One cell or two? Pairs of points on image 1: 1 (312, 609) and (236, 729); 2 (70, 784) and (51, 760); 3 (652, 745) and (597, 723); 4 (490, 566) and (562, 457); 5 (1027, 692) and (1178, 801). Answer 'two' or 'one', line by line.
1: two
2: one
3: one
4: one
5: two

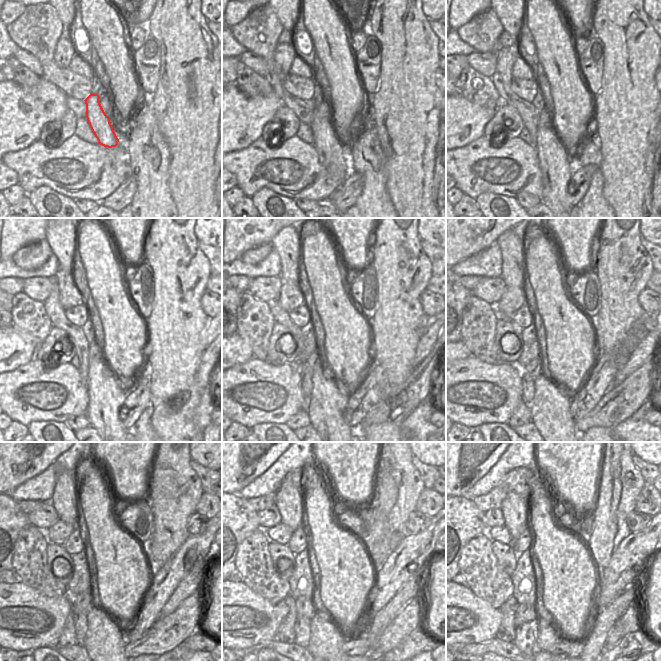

-- Brief --
Every line of the material must be reproduced verbatim; the pictures are to be omitted.

-- Response box --
One cell or two? Pairs of points on image 1: 1 (312, 609) and (236, 729); 2 (70, 784) and (51, 760); 3 (652, 745) and (597, 723); 4 (490, 566) and (562, 457); 5 (1027, 692) and (1178, 801). Answer 'two' or 'one', line by line.
1: two
2: one
3: one
4: one
5: two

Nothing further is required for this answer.